Table 9. Asian average daily per capita availability from fruits and vegetables, 1994–96
|Food group||South Asia||Southeast Asia|
Source : FAO, 1998.
Recent data on fruit and vegetable intake in Thailand is lacking. Research studies, on 60 home gardens in Thailand show that 230 different species of plants are available, and there is a need for sustainable farming and reliance on a wide range of crops, especially horticultural crops which are a good source of micronutrients.
The national nutrition survey (MPH, 1986) revealed that dietary intakes of micronutrients was generally adequate while calcium intake was inadequate.
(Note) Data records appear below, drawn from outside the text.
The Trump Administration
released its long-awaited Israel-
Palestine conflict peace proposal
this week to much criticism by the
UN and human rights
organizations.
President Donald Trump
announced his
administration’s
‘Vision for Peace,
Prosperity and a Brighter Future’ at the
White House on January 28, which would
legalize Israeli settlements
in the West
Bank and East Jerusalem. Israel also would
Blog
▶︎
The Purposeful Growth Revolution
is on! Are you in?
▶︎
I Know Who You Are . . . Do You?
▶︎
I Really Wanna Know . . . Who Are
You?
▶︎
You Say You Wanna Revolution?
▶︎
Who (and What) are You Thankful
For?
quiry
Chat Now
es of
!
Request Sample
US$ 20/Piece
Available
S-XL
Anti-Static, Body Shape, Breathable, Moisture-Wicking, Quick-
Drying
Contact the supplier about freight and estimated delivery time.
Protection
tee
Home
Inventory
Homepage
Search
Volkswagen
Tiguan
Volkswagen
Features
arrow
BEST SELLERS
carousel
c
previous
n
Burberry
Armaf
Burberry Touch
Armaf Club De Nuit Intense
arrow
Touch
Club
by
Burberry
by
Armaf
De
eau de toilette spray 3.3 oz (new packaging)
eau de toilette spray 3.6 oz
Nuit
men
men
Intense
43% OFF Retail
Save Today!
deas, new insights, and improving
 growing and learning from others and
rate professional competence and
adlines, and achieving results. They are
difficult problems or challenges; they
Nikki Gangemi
However, in view of the likely impact of the current economic crisis and the need to provide healthy diets and lifestyles as part of the FAO's mandate in improving nutritional status of the population, it is essential that vegetable and fruit consumption should be enhanced in the daily diet.
The FBDGs highlight the nutritional benefits of vegetables in alleviating micronutrient deficiencies and promote their daily consumption in the diet (MPH, 1998).
There is a need to promote dietary food combinations through the FBDGs developed for the region. Production of micronutrient rich fruits and vegetables for consumption is a priority, with an emphasis on local horticultural crops indigenous to the region e.g. leafy vegetables (all varieties of spinach, leaves of the horseradish tree, colocasia leaves, etc.), sweet tamarind, guava, papaya, mango and others. Various green leaves and plants, which are typically used in Thai diets such as coccinia (phak tamlueng), and which can be grown even in home gardens are a rich source of Vitamin A.
FBDGs should emphasize on developing food combinations, food preparation methods and traditional cooking practices that enhance nutrient intake and absorption. As part of the FBDGs in Thailand, certain practical suggestions have been given for the population to improve micronutrient intake in their diets.
A recommended dietary intake for Thai people is outlined below (MPH, 1986):
Eat a variety of foods from each of the five food groups and maintain proper body weight.
Eat an adequate amount of rice or alternative carbohydrate source.
Eat plenty of vegetables and fruits regularly.
Eat fish, lean meat, eggs, legumes and pulses regularly.
Drink milk in an appropriate quality and quantity for one's age.
Follow a diet containing appropriate amounts of fats.
Avoid sweet and salty foods.
Eat clean and safe foods.
Avoid or reduce the consumption of alcoholic beverages.
Fibres present in vegetables and fruits help the body to remove waste, eliminate carcinogenic compounds and reduce cholesterol levels. Raw vegetables such as carrots, green vegetables (including crucifers) and tomatoes are found to be protective against the risk of developing certain types of cancer. Substances that may also help include dithiolthiones, isothiocynates, indole-3-carbinol, allium compounds, isoflavones, saponins, phytosterols, lutein, folic acid, betacarotene, selenium, Vitamin E, flavonoids and dietary fibres. The FBDGs advise the population to increase vegetable and fruit intake in the diet.